### Records to use

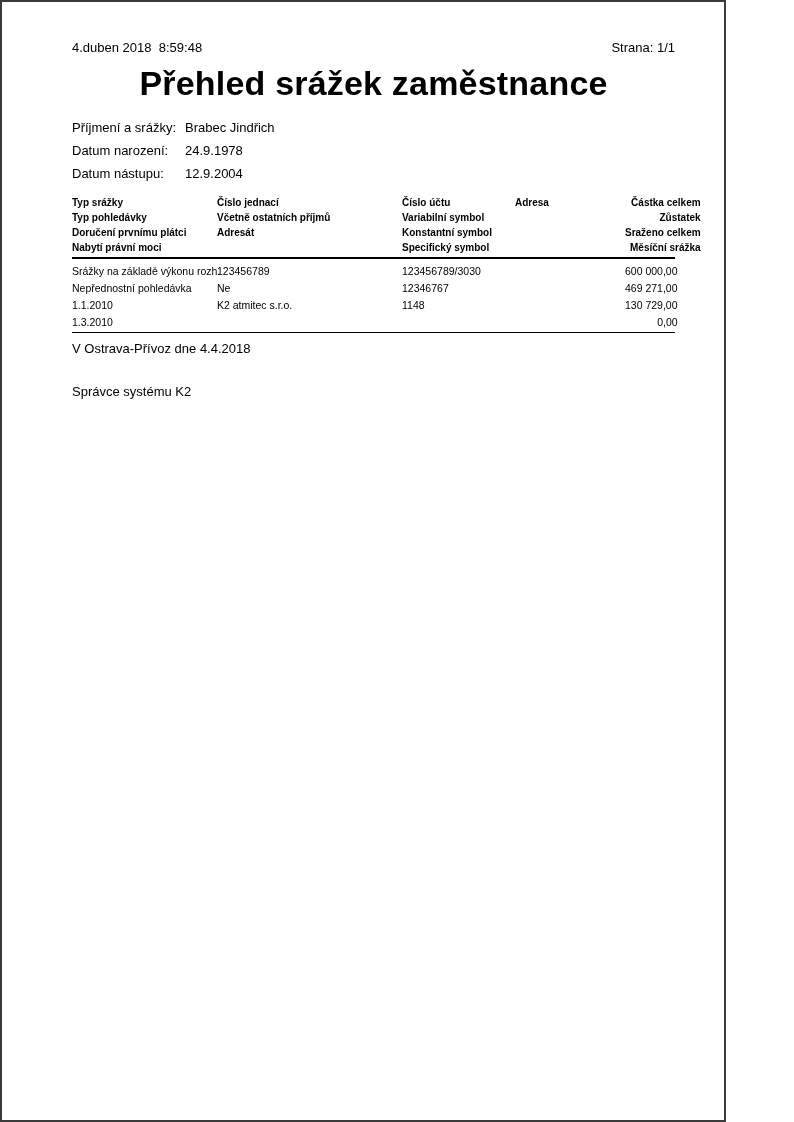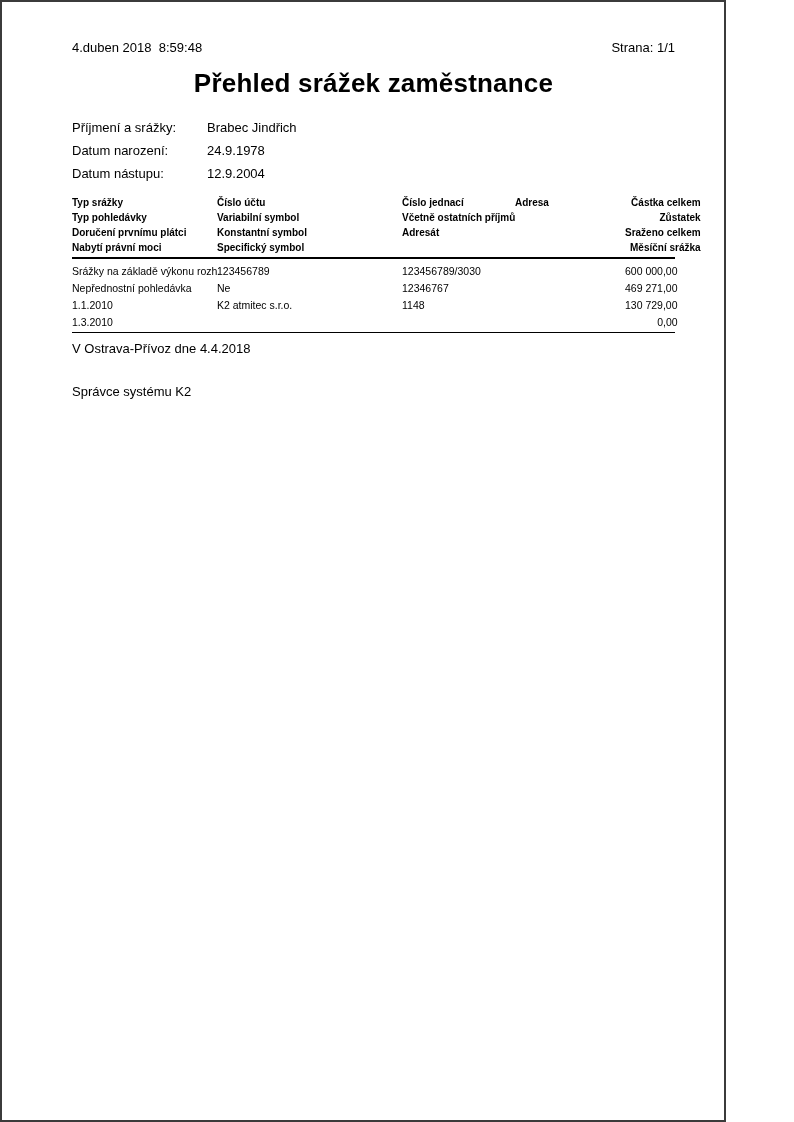--- a/index.html
+++ b/index.html
@@ -19,32 +19,32 @@
     display: flex;
     justify-content: space-between;
     font-size: 13px;
     line-height: 16px;
   }
   .pre { white-space: pre; }
 
   .company { font-size: 13px; line-height: 16px; margin-top: 6px; }
 
   .title {
-    font-size: 26px;
+    font-size: 34px;
     font-weight: bold;
     text-align: center;
     line-height: 30px;
     margin: 12px 0 0 0;
     letter-spacing: 0.2px;
   }
 
   .info { margin-top: 22px; font-size: 13px; }
   .info-row { display: flex; line-height: 16px; margin-bottom: 7px; }
   .info-label { width: 113px; flex: 0 0 auto; }
-  .info-value { white-space: nowrap; margin-left: 22px; }
+  .info-value { white-space: nowrap; }
 
   .table { margin-top: 13px; }
   .trow {
     display: grid;
     grid-template-columns: 145px 185px 113px 110px 1fr;
   }
   .thead { font-weight: bold; font-size: 10px; }
   .thead .cell-line { height: 15px; line-height: 15px; }
   .tdata { font-size: 10.5px; margin-top: 4px; }
   .tdata .cell-line { height: 17px; line-height: 17px; }
@@ -90,30 +90,30 @@
     <div class="table">
 
       <div class="trow thead">
         <div class="col">
           <div class="cell-line">Typ srážky</div>
           <div class="cell-line">Typ pohledávky</div>
           <div class="cell-line">Doručení prvnímu plátci</div>
           <div class="cell-line">Nabytí právní moci</div>
         </div>
         <div class="col">
+          <div class="cell-line">Číslo jednací</div>
+          <div class="cell-line">Včetně ostatních příjmů</div>
+          <div class="cell-line">Adresát</div>
+          <div class="cell-line"></div>
+        </div>
+        <div class="col">
           <div class="cell-line">Číslo účtu</div>
           <div class="cell-line">Variabilní symbol</div>
           <div class="cell-line">Konstantní symbol</div>
           <div class="cell-line">Specifický symbol</div>
-        </div>
-        <div class="col">
-          <div class="cell-line">Číslo jednací</div>
-          <div class="cell-line">Včetně ostatních příjmů</div>
-          <div class="cell-line">Adresát</div>
-          <div class="cell-line"></div>
         </div>
         <div class="col">
           <div class="cell-line">Adresa</div>
           <div class="cell-line"></div>
           <div class="cell-line"></div>
           <div class="cell-line"></div>
         </div>
         <div class="col amount">
           <div class="cell-line">Částka celkem</div>
           <div class="cell-line">Zůstatek</div>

######

■ Problem details:
When a line among the entries contains "margin", pull that line out.

■ Answer:
   .company { font-size: 13px; line-height: 16px; margin-top: 6px; }
     margin: 12px 0 0 0;
   .info { margin-top: 22px; font-size: 13px; }
   .info-row { display: flex; line-height: 16px; margin-bottom: 7px; }
-  .info-value { white-space: nowrap; margin-left: 22px; }
   .table { margin-top: 13px; }
   .tdata { font-size: 10.5px; margin-top: 4px; }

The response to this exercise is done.